*AIM OF THE EXERCISE*
Leave the images out, and otherwise write out each entry exactly.

*DATA RECORDS*
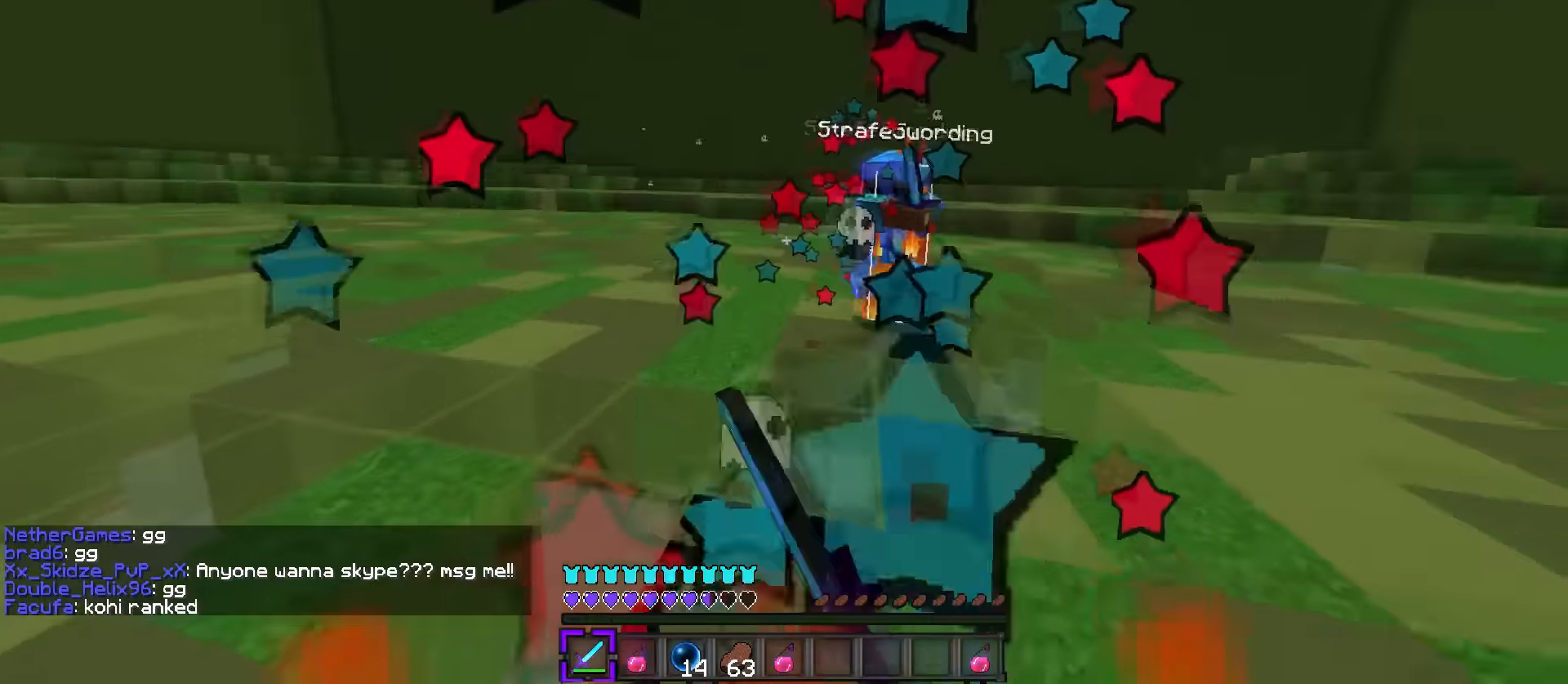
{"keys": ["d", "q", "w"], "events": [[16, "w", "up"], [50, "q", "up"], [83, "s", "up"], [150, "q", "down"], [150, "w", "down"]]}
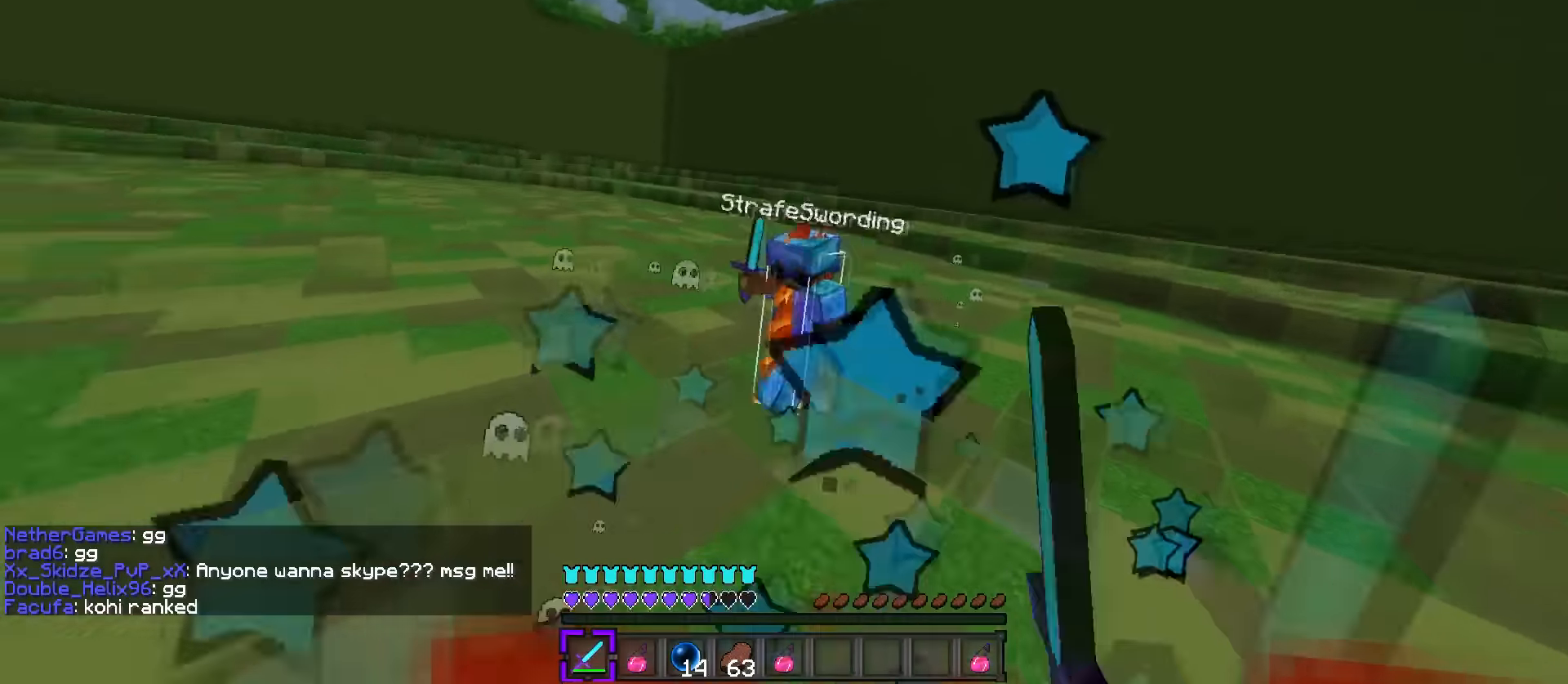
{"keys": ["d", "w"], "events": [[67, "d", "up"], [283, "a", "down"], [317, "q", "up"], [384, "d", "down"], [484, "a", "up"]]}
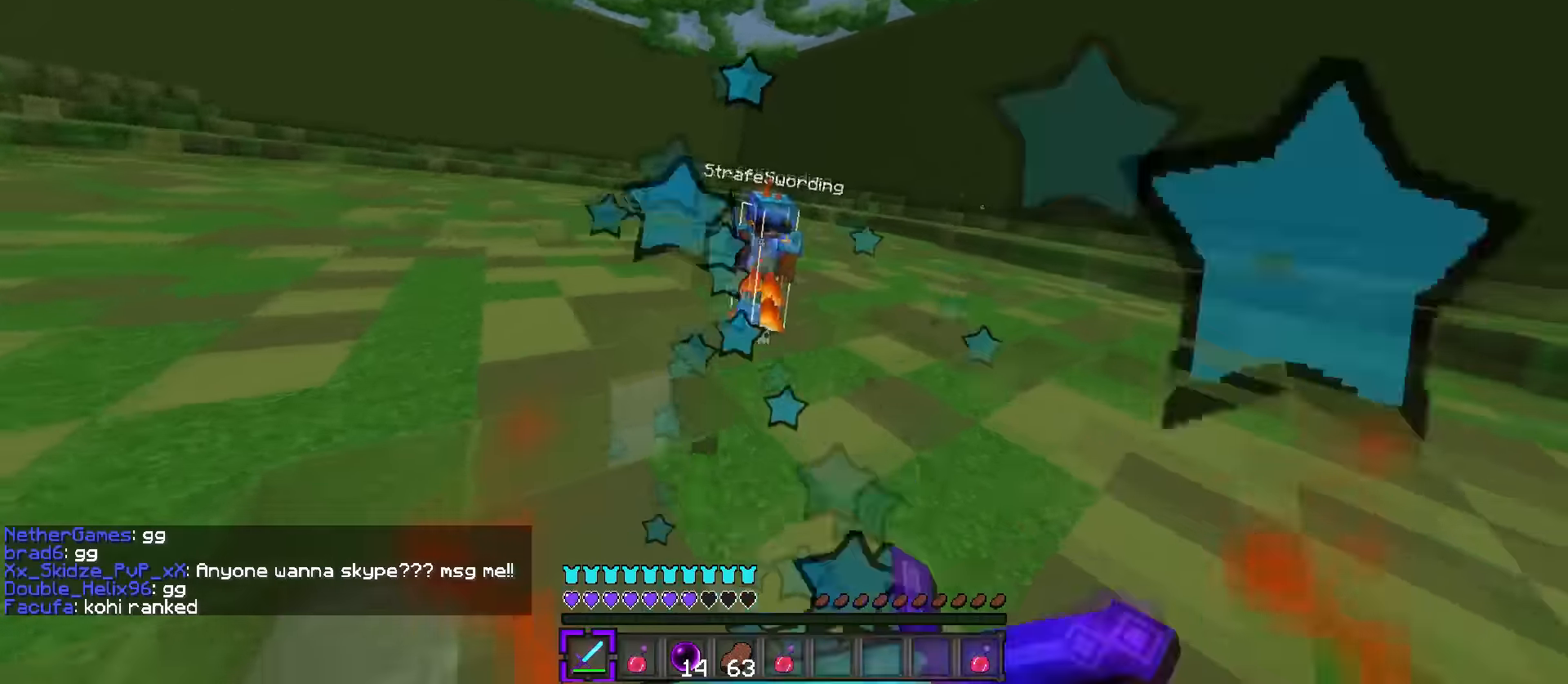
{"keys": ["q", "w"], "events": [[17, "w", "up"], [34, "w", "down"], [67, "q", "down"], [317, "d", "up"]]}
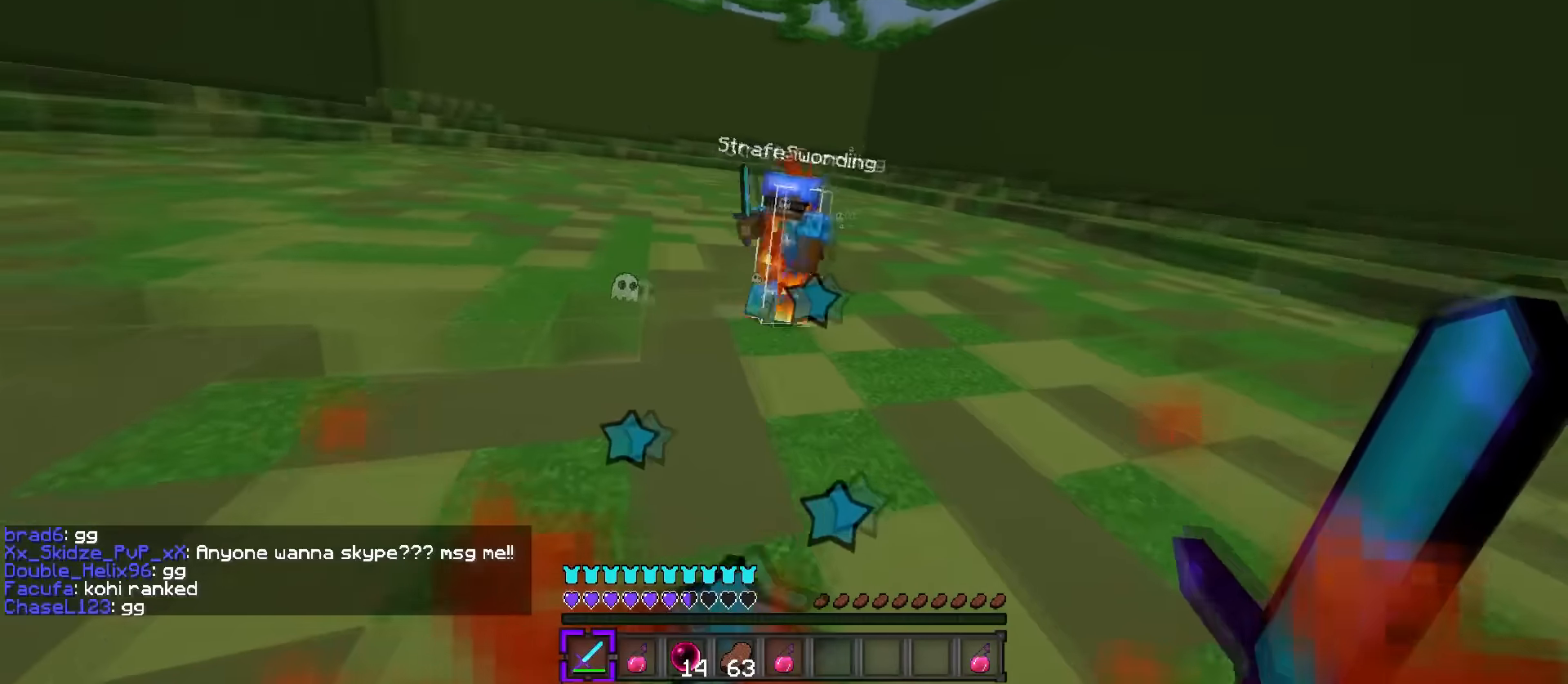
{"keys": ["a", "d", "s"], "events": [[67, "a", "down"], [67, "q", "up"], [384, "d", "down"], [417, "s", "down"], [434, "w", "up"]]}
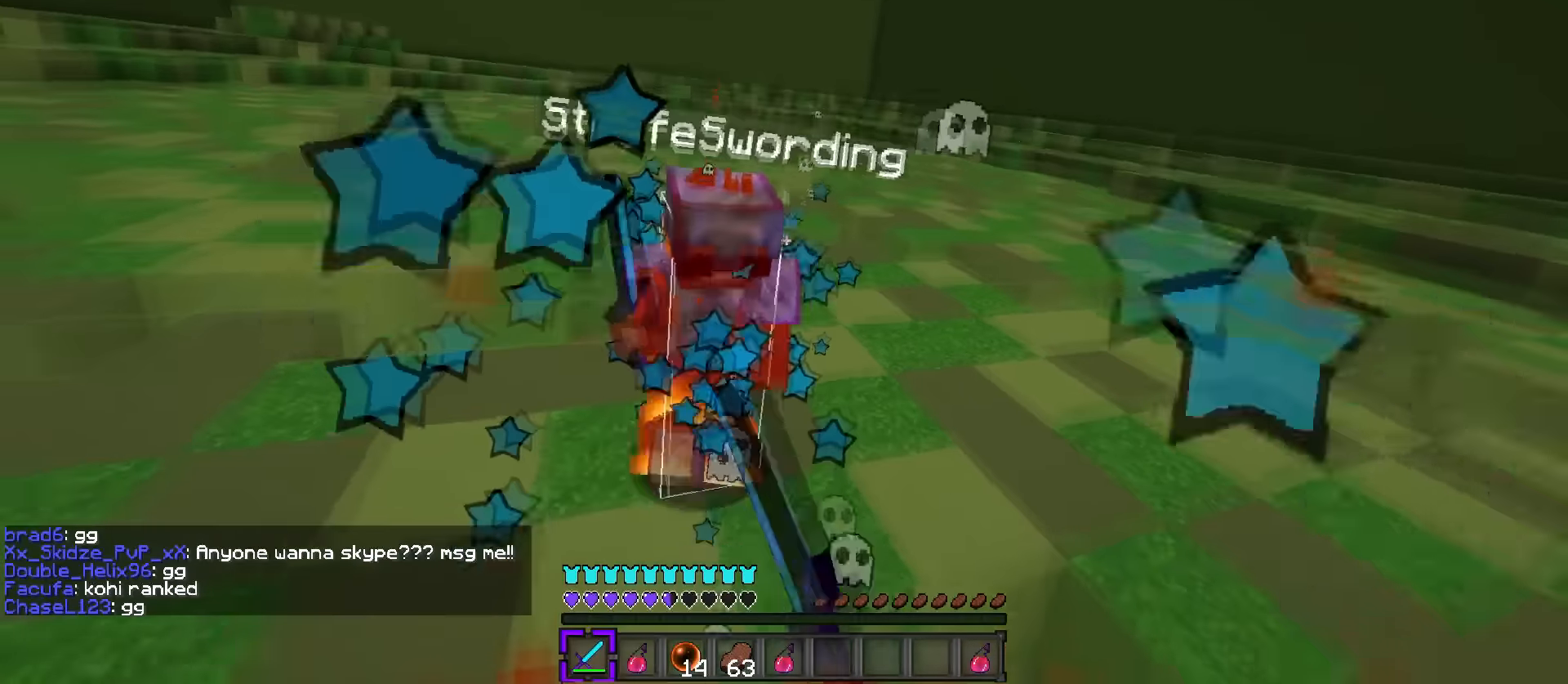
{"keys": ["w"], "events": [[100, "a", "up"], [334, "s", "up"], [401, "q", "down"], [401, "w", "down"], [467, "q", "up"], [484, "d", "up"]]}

*ANSWER SECTION*
{"keys": ["d", "q", "w"], "events": [[16, "w", "up"], [50, "q", "up"], [83, "s", "up"], [150, "q", "down"], [150, "w", "down"]]}
{"keys": ["d", "w"], "events": [[67, "d", "up"], [283, "a", "down"], [317, "q", "up"], [384, "d", "down"], [484, "a", "up"]]}
{"keys": ["q", "w"], "events": [[17, "w", "up"], [34, "w", "down"], [67, "q", "down"], [317, "d", "up"]]}
{"keys": ["a", "d", "s"], "events": [[67, "a", "down"], [67, "q", "up"], [384, "d", "down"], [417, "s", "down"], [434, "w", "up"]]}
{"keys": ["w"], "events": [[100, "a", "up"], [334, "s", "up"], [401, "q", "down"], [401, "w", "down"], [467, "q", "up"], [484, "d", "up"]]}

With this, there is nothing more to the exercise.